Task objective → Copy out each line in the records below that contains the word "this".

Data provided →
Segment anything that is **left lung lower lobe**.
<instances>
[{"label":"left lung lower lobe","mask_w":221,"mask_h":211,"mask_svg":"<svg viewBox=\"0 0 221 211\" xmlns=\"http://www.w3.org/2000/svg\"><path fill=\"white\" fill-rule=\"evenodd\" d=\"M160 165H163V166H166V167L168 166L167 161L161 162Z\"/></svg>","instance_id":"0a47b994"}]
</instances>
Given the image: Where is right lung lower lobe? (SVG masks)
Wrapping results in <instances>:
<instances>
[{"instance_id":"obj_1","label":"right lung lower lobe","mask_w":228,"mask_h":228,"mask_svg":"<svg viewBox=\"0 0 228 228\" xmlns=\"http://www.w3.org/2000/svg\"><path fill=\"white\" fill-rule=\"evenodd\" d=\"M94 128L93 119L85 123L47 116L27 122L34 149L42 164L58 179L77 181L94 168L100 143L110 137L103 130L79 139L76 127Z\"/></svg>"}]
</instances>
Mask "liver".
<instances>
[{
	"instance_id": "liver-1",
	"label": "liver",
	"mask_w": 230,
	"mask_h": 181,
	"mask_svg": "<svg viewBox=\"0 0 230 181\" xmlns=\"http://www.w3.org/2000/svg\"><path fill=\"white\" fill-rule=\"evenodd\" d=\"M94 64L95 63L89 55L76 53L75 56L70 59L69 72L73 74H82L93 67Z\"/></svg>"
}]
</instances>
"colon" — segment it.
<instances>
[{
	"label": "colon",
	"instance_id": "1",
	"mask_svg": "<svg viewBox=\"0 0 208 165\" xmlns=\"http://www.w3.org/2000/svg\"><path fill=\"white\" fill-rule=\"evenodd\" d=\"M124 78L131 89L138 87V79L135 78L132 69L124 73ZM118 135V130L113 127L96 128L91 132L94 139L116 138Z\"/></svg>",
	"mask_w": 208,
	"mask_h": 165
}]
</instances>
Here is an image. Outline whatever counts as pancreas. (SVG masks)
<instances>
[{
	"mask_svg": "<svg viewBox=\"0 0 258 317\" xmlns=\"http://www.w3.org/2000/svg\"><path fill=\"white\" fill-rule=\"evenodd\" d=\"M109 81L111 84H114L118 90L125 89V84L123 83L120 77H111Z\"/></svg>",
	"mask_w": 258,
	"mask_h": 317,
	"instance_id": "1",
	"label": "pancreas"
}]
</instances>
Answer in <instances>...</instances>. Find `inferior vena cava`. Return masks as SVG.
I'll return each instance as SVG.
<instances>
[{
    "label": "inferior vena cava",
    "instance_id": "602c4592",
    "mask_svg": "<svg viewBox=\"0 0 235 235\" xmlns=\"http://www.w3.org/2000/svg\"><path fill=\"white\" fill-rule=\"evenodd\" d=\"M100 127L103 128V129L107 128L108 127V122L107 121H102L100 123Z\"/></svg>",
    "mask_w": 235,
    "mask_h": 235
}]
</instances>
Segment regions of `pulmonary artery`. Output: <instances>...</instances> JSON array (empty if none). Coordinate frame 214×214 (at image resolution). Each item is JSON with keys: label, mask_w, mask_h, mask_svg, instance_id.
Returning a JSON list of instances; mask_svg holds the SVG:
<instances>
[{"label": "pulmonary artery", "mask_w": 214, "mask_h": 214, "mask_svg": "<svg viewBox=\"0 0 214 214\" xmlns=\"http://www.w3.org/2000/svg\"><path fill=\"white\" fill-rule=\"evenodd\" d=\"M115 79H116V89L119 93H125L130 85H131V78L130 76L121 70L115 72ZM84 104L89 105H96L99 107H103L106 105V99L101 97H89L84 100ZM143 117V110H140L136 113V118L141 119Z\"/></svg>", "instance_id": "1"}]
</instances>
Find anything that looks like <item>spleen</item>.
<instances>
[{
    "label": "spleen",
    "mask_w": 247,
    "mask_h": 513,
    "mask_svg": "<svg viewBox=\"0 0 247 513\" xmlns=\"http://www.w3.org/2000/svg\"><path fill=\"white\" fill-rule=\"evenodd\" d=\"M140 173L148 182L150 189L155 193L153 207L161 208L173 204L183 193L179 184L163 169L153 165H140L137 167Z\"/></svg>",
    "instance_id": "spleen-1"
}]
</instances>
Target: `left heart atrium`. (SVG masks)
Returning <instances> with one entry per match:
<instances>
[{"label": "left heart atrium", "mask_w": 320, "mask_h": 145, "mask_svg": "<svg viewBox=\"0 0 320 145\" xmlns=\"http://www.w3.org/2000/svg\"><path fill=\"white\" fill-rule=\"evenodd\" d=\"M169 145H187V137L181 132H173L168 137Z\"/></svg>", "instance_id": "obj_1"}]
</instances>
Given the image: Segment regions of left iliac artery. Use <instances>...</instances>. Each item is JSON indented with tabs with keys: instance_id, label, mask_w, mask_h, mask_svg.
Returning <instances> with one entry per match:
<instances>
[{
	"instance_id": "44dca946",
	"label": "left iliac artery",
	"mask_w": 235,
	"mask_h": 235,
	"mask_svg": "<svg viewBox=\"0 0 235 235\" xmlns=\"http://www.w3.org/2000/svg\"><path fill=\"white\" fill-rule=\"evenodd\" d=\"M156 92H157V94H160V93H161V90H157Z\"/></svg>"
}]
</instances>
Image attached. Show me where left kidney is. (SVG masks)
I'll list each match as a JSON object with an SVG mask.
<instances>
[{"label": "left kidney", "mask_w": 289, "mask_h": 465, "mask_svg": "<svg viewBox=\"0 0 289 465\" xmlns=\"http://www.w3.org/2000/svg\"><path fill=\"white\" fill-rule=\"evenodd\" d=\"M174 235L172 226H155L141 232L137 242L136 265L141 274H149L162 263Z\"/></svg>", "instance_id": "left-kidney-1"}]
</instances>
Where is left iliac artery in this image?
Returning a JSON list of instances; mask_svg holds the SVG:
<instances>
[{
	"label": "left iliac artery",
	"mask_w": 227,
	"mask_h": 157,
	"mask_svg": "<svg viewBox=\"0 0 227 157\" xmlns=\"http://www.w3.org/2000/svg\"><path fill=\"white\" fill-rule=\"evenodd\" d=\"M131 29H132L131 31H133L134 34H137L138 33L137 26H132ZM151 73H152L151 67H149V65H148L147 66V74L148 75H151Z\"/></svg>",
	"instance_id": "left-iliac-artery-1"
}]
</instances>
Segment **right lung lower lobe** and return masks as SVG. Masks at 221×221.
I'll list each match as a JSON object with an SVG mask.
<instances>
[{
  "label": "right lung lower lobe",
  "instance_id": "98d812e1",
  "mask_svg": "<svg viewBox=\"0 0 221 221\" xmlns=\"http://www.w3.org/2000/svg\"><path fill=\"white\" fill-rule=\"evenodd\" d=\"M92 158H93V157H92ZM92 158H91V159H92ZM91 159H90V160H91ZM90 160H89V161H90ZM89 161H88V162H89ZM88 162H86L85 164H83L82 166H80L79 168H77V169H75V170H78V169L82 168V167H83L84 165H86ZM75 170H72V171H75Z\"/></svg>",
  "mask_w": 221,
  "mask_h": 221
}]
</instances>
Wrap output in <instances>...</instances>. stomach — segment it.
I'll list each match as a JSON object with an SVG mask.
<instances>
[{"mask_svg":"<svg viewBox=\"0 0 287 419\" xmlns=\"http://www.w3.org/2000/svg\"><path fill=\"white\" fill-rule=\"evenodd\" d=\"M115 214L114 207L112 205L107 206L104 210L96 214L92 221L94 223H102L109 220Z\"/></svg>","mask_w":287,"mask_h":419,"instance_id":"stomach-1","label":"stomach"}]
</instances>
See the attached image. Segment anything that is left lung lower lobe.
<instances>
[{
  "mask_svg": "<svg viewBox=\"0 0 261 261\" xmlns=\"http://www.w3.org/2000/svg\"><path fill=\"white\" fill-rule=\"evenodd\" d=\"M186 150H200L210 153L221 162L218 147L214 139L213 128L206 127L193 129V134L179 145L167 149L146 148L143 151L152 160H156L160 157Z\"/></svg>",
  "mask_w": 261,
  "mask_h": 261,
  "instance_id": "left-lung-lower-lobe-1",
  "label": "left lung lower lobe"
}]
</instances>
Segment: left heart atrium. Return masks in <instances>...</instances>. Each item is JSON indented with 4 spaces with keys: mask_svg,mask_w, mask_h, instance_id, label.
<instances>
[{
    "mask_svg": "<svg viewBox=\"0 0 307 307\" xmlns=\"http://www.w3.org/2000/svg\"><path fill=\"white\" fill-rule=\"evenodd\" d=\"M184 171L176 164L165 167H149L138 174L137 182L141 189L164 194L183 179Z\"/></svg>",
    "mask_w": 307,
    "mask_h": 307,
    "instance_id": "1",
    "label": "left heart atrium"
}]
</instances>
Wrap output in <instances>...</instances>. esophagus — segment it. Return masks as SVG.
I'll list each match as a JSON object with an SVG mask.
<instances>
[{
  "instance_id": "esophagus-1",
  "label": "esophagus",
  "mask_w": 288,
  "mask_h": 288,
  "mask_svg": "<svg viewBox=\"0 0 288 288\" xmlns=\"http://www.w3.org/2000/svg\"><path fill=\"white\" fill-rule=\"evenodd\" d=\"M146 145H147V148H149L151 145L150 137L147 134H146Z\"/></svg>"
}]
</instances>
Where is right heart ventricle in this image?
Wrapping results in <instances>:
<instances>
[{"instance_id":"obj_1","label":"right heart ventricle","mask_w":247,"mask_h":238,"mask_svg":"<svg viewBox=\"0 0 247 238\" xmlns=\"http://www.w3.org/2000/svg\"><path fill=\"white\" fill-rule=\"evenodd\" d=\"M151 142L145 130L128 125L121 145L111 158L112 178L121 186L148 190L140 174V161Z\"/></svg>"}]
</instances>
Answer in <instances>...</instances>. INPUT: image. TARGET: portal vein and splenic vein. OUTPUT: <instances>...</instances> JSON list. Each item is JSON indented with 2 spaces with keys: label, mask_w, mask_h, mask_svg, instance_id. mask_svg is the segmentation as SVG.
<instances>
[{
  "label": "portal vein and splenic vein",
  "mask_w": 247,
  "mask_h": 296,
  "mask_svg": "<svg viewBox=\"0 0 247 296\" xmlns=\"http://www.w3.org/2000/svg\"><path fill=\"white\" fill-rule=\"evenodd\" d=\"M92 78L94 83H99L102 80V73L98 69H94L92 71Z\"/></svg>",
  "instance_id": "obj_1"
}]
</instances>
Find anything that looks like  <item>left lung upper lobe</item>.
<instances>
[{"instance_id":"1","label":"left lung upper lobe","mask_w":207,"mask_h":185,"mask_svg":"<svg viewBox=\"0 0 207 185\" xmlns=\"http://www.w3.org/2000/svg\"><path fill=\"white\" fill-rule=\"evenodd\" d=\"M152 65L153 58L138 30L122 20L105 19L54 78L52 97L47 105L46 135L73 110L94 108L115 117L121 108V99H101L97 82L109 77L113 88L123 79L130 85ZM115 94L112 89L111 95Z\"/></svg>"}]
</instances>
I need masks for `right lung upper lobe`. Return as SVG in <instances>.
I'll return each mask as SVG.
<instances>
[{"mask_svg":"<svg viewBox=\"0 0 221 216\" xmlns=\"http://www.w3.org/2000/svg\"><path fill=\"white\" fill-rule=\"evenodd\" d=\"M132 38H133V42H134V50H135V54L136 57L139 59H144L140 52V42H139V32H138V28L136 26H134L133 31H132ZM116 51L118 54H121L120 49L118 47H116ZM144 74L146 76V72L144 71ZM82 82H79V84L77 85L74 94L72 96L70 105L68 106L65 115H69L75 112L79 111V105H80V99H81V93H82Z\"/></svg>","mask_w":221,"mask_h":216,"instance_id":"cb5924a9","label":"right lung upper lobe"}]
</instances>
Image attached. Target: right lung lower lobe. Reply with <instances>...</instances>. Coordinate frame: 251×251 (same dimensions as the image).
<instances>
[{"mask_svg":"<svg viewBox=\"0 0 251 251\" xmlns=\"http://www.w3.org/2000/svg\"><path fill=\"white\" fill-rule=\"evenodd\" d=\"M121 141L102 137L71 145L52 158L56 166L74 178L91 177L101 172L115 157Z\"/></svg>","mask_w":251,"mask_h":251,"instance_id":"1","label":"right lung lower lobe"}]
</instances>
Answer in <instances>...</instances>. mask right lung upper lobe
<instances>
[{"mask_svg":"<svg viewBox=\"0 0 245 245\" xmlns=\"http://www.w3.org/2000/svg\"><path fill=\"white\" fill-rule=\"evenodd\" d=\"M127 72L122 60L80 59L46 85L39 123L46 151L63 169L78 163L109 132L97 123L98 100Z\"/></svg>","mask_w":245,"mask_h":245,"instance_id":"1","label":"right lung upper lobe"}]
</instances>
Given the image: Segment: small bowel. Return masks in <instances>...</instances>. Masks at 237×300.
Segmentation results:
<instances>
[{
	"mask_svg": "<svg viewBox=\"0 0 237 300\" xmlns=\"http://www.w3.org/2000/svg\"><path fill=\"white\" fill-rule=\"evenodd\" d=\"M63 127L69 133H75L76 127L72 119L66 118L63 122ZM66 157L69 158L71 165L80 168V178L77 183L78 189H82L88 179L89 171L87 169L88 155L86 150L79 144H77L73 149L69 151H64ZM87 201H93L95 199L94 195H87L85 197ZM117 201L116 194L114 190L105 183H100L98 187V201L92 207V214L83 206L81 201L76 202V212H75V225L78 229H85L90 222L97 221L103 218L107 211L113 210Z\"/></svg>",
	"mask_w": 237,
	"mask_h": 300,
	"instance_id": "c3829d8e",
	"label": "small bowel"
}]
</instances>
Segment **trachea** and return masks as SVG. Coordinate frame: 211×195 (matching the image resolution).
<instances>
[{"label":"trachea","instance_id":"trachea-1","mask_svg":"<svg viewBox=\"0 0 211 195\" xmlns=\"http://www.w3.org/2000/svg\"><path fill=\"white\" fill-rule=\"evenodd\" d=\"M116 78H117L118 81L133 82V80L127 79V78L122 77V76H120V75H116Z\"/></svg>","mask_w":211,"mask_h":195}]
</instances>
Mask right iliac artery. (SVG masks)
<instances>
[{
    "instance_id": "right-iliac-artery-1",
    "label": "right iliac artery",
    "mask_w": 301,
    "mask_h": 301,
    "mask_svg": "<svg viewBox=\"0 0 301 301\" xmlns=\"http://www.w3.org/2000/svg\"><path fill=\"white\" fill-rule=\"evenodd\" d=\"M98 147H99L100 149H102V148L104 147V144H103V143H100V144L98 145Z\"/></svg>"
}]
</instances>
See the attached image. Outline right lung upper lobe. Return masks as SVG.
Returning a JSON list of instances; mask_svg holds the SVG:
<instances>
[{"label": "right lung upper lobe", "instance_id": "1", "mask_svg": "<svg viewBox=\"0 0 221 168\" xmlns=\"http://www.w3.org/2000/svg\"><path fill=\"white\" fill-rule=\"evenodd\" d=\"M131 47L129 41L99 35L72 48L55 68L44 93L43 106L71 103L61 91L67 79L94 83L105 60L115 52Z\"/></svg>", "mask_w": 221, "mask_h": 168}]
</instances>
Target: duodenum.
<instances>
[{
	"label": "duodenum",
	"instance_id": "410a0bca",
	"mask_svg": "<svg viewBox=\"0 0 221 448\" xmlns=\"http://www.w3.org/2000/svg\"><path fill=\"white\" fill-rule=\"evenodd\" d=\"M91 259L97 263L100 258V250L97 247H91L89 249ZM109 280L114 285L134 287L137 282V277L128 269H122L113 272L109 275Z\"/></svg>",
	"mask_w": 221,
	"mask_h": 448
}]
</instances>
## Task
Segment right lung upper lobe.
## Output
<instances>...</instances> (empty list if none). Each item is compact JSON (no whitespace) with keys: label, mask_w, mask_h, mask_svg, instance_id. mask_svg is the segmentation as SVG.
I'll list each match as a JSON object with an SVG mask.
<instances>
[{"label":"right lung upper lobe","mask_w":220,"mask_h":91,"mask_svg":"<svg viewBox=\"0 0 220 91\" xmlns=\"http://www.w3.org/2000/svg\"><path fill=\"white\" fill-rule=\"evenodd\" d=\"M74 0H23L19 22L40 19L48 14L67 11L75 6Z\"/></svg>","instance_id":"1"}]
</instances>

Result →
Where is left iliac artery in this image?
Where is right heart ventricle in this image?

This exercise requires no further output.